NASA grant awarded for nanotube research

Rice’s Carbon Nanotechnology Laboratory recently received a grant for a project that could help send humans to Mars.

NASA’s Exploration Systems Mission Directorate has granted the CNL an $11 million, four-year contract to help develop conductive cables composed entirely of nanotubes.

Howard Schmidt, the executive director of the CNL, said the project is the laboratory’s largest.

‘While the CNL has had about a dozen projects, none have been of this caliber,’ Schmidt said. ‘The NASA contract brings the CNL to the center of research and development.’

The goal of the project is to provide a feasible way to conduct electricity for the next generation of spaceships, Schmidt said.

The new spaceships will need 10 times more power than today’s models, and using current technology to achieve this power would make the power distribution system 25 percent of the spaceship’s weight, as compared to 7 percent in current spaceships.

But quantum wire, the conducting cable CNL plans to develop, will conduct electricity 10 times more efficiently than copper at one-sixth the weight, Schmidt said.

The contract calls for the CNL to provide NASA a one-meter prototype of quantum wire by 2009. Duke University, the University of Pennsylvania, Houston-based Carbon Nanotechnologies Inc., as well as NASA’s Johnson Space Center and Glenn Research Center will work with Rice on the project.

Schmidt said the team’s goal is to find a way to make pure metallic nanotubes and process them into fibers, wires and cables.

The majority of the research will be conducted by graduate students, post-doctorates and staff scientists, but undergraduates will also contribute to the research.

Jones College sophomore Dorothy Koveal said she and Baker College junior Michelle Afkhami are working to find a simple and cost-effective way to grow single-walled nanotubes.

‘The work we do is so straightforward that it is easy to lose track of how important the results are,’ Koveal said. ‘Simply put, we hook a catalyst onto the end of a nanotube and try to grow it out.’

Baker College junior Erica Flor said she and Martel College freshman Kunal Shah are working to find a way to cut nanotubes.

‘We hope to accomplish this by using a strong oxidizing solution that will exploit damage sites in the tube and cut a circle around its circumference,’ Flor said.
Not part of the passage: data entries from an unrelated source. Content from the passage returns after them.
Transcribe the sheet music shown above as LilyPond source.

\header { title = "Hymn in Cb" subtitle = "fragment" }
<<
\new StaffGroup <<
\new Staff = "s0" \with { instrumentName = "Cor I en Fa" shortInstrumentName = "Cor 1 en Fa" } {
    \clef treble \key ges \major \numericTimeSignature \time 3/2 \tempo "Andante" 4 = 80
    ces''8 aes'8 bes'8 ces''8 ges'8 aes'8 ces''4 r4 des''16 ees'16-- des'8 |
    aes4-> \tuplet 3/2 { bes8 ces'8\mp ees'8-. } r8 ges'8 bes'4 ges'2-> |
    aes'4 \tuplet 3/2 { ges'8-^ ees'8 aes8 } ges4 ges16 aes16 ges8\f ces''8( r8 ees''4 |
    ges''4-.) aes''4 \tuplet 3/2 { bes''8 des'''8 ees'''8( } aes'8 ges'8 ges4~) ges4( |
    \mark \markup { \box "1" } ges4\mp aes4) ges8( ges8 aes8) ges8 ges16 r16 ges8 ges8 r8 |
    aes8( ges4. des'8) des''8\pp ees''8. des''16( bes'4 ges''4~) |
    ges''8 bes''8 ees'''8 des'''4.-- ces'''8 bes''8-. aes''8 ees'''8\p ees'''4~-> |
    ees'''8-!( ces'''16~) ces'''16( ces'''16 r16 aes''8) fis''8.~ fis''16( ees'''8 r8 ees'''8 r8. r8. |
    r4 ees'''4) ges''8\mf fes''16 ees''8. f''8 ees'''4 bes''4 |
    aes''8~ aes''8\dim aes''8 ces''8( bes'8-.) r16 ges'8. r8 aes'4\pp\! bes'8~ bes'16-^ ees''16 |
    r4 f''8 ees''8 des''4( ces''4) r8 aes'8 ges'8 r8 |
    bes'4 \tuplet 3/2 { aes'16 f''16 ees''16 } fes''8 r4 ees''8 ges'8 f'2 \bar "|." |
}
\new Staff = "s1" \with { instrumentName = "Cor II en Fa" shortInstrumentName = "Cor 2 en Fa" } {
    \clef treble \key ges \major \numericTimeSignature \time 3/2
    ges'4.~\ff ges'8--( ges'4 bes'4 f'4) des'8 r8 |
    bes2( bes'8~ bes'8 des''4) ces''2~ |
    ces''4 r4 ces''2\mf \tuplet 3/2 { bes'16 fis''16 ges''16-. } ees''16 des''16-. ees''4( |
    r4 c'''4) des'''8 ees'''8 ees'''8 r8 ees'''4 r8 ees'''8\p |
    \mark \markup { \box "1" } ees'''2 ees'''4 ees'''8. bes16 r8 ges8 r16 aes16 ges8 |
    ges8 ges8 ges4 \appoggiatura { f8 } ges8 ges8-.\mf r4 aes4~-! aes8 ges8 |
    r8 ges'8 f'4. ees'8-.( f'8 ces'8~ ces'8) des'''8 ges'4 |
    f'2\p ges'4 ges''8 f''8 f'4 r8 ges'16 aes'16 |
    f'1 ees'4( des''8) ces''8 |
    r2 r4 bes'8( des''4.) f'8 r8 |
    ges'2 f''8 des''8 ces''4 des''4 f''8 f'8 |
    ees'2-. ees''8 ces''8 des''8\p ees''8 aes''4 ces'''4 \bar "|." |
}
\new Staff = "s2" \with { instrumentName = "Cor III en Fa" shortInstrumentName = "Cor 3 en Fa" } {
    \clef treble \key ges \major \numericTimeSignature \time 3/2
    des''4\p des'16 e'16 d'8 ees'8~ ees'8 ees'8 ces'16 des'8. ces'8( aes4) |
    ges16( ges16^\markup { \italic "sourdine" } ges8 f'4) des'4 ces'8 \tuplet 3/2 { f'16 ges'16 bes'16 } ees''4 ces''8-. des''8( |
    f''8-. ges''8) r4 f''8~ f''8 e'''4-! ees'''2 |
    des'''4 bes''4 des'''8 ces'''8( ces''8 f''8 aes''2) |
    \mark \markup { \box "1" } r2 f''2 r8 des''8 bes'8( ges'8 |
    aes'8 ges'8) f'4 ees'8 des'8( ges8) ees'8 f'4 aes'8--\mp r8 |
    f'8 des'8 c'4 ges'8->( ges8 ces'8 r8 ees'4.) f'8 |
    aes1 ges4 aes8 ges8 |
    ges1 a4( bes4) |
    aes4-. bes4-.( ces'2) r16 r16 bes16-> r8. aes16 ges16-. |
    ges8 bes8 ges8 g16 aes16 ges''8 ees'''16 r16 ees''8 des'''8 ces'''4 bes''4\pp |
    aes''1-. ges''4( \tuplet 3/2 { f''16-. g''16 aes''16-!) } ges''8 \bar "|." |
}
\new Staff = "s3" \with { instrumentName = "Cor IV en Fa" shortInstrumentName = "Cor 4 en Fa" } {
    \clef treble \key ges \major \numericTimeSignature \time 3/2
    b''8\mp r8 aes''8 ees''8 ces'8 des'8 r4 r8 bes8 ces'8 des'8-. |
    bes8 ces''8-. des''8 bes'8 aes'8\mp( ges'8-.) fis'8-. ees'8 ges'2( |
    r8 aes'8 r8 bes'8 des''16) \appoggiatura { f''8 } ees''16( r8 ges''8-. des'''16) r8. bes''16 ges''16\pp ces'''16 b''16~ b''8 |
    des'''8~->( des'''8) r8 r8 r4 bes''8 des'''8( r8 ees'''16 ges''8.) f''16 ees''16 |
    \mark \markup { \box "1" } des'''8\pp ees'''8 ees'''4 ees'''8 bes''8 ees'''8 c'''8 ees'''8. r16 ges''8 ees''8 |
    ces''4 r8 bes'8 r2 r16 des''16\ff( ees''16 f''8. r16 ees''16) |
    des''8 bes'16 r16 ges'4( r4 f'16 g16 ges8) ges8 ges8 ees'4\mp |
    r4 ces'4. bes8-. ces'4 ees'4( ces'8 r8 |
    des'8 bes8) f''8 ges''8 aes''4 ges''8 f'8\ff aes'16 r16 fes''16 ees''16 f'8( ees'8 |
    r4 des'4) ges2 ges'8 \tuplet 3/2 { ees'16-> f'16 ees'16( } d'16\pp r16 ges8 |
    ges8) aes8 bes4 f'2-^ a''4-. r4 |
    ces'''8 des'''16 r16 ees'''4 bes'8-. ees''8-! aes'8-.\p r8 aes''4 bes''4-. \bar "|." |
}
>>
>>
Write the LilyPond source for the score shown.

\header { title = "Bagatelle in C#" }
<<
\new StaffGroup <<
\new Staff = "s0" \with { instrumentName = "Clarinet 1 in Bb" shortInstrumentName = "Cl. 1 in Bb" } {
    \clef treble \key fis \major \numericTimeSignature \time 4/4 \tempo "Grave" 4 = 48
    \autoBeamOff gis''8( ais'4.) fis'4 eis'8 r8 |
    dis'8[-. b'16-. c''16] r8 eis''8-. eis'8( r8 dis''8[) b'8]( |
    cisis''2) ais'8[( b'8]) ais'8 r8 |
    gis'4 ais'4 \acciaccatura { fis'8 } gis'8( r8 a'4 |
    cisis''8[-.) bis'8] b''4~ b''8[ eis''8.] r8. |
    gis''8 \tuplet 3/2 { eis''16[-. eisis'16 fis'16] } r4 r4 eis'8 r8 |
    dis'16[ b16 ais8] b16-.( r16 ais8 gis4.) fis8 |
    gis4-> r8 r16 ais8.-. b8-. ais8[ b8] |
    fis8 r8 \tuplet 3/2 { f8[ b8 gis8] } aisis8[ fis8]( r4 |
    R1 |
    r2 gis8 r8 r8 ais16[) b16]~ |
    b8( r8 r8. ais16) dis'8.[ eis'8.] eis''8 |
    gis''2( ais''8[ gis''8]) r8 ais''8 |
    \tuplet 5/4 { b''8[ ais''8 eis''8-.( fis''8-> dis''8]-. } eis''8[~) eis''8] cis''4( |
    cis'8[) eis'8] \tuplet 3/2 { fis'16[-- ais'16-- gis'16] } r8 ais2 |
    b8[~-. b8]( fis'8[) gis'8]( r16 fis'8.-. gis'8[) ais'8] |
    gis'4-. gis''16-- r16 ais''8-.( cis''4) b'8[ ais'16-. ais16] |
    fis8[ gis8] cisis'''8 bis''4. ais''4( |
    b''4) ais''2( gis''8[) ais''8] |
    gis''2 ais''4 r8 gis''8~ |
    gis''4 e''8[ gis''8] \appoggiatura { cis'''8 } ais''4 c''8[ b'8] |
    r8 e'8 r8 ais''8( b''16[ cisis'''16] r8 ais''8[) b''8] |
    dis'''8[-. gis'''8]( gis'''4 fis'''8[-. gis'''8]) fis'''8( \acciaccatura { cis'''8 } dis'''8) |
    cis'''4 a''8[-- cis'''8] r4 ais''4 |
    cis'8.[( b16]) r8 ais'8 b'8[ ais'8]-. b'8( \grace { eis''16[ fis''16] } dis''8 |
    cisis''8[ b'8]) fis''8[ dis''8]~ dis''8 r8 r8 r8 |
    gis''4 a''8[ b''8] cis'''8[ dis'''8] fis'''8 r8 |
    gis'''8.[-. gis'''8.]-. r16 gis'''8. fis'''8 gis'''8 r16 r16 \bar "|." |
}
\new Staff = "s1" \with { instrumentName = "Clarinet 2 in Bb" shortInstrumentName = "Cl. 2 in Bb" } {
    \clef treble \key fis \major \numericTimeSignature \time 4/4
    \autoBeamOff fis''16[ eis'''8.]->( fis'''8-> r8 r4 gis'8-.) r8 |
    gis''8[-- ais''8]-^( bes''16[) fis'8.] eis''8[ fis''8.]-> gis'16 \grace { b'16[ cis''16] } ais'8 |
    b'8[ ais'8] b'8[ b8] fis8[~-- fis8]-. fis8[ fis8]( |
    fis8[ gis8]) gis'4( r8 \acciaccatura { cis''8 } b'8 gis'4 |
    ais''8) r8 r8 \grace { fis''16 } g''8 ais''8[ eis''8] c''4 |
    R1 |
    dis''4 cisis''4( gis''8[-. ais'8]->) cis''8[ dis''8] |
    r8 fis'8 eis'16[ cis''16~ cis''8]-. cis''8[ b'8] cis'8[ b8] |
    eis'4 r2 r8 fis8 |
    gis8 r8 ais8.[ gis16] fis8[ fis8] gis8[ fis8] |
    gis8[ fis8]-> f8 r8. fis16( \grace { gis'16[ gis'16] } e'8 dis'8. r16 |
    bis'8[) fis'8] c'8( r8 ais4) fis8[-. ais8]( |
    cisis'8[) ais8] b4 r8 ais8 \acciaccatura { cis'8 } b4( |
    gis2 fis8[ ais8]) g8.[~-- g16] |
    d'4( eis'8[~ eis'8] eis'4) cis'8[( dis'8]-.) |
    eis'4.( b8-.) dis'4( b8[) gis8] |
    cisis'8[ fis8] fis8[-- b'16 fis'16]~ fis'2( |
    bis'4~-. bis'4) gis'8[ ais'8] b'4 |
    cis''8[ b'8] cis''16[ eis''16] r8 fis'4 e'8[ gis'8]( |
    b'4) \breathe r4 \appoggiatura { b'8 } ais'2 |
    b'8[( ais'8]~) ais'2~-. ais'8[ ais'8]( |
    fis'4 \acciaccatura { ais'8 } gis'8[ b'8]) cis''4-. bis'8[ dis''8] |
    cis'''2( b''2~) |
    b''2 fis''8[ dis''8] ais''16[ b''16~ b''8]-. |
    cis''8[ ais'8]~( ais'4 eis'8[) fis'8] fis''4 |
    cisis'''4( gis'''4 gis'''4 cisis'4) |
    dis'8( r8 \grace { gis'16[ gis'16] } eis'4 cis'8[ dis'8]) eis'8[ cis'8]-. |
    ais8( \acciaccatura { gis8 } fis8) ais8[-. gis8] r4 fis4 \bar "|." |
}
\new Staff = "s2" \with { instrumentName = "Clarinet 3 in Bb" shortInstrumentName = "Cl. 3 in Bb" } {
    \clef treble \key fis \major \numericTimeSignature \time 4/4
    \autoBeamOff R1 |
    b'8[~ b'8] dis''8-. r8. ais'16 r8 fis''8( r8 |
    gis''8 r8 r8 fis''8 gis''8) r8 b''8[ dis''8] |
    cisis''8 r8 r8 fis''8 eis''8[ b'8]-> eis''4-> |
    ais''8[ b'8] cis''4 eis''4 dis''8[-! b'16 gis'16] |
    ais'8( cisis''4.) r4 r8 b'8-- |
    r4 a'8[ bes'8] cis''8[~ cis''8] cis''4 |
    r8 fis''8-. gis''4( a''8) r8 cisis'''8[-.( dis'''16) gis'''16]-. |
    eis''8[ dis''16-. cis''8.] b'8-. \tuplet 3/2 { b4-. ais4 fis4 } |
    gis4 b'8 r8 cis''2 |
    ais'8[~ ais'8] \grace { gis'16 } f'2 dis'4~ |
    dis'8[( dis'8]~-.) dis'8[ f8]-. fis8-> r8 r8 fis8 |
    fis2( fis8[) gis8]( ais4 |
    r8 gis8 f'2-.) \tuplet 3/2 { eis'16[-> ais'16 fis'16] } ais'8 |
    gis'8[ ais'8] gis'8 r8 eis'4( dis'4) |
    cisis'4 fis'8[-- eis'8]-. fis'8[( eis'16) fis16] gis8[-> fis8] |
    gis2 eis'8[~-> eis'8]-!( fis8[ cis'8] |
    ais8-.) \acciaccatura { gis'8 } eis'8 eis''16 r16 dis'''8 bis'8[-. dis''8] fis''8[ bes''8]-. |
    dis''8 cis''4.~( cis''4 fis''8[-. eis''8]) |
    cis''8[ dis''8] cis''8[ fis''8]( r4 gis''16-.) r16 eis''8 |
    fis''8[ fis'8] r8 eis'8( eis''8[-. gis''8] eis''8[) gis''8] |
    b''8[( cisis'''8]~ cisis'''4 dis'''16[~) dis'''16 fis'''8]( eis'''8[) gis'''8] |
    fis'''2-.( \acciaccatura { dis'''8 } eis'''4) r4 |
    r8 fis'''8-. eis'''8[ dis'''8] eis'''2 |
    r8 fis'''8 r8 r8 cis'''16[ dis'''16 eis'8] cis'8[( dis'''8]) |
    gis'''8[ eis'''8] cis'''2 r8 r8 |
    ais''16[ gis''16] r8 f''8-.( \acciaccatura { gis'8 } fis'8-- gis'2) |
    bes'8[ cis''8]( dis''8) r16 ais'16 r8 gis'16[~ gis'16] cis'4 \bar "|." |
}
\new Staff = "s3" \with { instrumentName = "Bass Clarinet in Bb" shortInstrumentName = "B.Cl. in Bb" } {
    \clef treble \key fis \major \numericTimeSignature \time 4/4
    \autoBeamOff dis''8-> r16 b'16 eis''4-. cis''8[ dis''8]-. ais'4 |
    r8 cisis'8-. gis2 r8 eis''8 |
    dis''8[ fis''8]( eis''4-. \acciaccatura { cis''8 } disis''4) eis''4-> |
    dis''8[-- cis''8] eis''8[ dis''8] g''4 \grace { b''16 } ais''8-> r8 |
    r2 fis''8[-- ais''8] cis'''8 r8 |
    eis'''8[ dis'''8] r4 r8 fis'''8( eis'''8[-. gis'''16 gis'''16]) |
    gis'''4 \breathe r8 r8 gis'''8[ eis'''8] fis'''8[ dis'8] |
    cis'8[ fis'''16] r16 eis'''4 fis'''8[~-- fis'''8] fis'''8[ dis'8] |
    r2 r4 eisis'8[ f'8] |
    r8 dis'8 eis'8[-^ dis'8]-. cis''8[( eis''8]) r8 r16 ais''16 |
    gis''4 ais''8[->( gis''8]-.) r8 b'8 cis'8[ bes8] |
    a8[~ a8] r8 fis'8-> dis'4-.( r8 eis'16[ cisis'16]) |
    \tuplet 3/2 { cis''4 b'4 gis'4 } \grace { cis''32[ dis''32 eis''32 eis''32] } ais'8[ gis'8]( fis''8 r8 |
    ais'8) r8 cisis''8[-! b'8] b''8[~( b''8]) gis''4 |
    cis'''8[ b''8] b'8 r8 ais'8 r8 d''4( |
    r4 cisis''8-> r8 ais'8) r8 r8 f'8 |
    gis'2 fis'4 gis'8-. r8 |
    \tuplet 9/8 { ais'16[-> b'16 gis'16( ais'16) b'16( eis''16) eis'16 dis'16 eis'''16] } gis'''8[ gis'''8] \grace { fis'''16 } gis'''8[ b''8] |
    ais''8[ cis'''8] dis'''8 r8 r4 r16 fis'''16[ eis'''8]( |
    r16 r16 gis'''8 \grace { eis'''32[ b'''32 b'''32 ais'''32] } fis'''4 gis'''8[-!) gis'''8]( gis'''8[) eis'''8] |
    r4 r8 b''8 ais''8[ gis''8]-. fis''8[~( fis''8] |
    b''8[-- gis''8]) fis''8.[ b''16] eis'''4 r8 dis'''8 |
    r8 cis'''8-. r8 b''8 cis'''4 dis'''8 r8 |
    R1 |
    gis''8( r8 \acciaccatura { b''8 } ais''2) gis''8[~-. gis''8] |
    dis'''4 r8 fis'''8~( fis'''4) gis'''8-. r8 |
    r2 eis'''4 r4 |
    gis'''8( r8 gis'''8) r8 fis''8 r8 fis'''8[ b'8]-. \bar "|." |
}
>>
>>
Schmidt said long-term advances, such as using nanotubes for long-distance power distribution, could stem from the CNL’s research.

‘As fossil fuels become sparse, we will have to switch to other sources of energy whose sources will be [different] from energy sources today,’ he said. ‘Nanotubes will provide an efficient way to transport that energy.’

The CNL was founded in 1999 as part of the Rice Quantum Institute.